[[ Data extract open ]]

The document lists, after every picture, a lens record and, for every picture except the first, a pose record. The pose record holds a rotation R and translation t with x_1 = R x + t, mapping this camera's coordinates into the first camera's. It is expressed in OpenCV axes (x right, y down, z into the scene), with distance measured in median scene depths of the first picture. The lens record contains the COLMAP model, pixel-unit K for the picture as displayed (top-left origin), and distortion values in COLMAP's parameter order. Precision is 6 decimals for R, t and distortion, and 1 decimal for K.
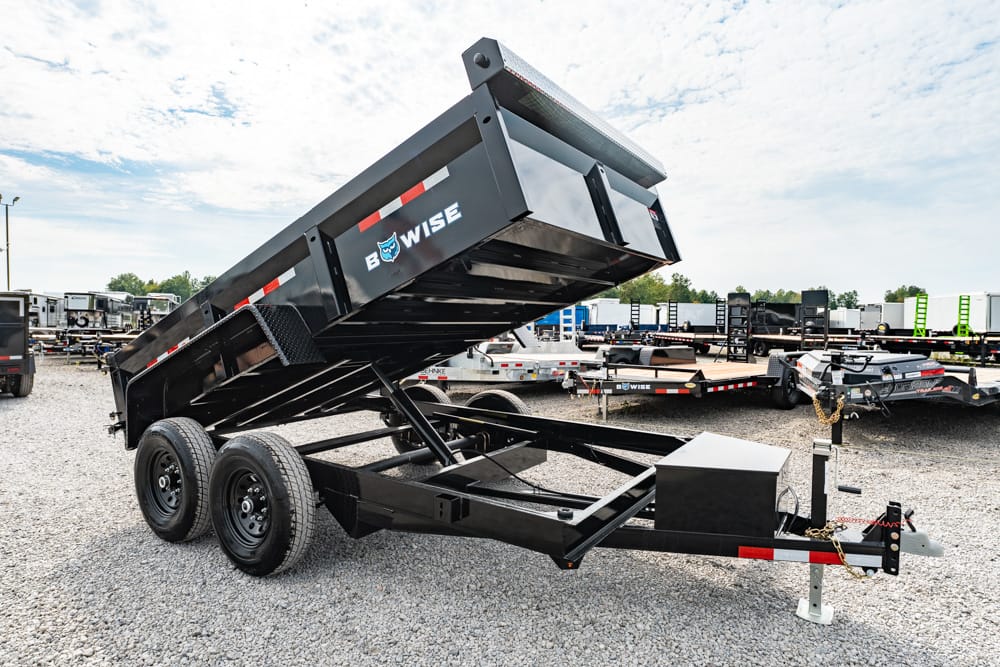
lens RADIAL K [[603.5, 0, 500.0], [0, 603.5, 333.5], [0, 0, 1]] dist [-0.002391, 0.000886]
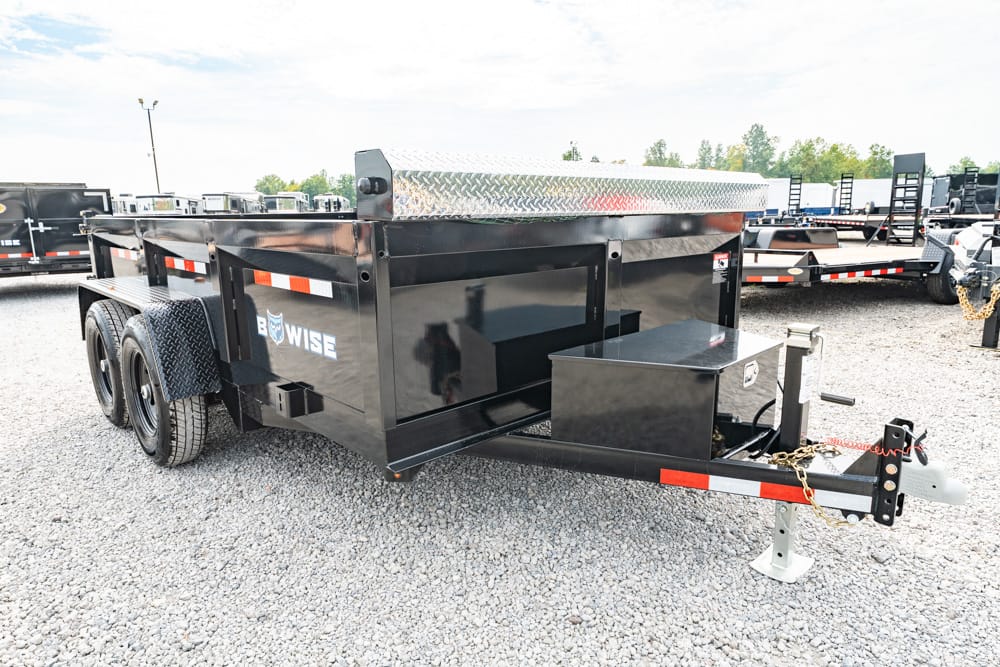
lens RADIAL K [[646.4, 0, 492.4], [0, 646.4, 339.4], [0, 0, 1]] dist [0.000864, -0.001636]
pose [[0.969874, 0.017550, -0.242974, 0.369232], [0.023743, 0.985843, 0.165983, 0.064075], [0.242448, -0.166751, 0.955726, 0.227093]]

[[ Data extract closed ]]

» What is being asked: Without including any picture, copy the listing above exactly and in full.

» Answer box:
The document lists, after every picture, a lens record and, for every picture except the first, a pose record. The pose record holds a rotation R and translation t with x_1 = R x + t, mapping this camera's coordinates into the first camera's. It is expressed in OpenCV axes (x right, y down, z into the scene), with distance measured in median scene depths of the first picture. The lens record contains the COLMAP model, pixel-unit K for the picture as displayed (top-left origin), and distortion values in COLMAP's parameter order. Precision is 6 decimals for R, t and distortion, and 1 decimal for K.
lens RADIAL K [[603.5, 0, 500.0], [0, 603.5, 333.5], [0, 0, 1]] dist [-0.002391, 0.000886]
lens RADIAL K [[646.4, 0, 492.4], [0, 646.4, 339.4], [0, 0, 1]] dist [0.000864, -0.001636]
pose [[0.969874, 0.017550, -0.242974, 0.369232], [0.023743, 0.985843, 0.165983, 0.064075], [0.242448, -0.166751, 0.955726, 0.227093]]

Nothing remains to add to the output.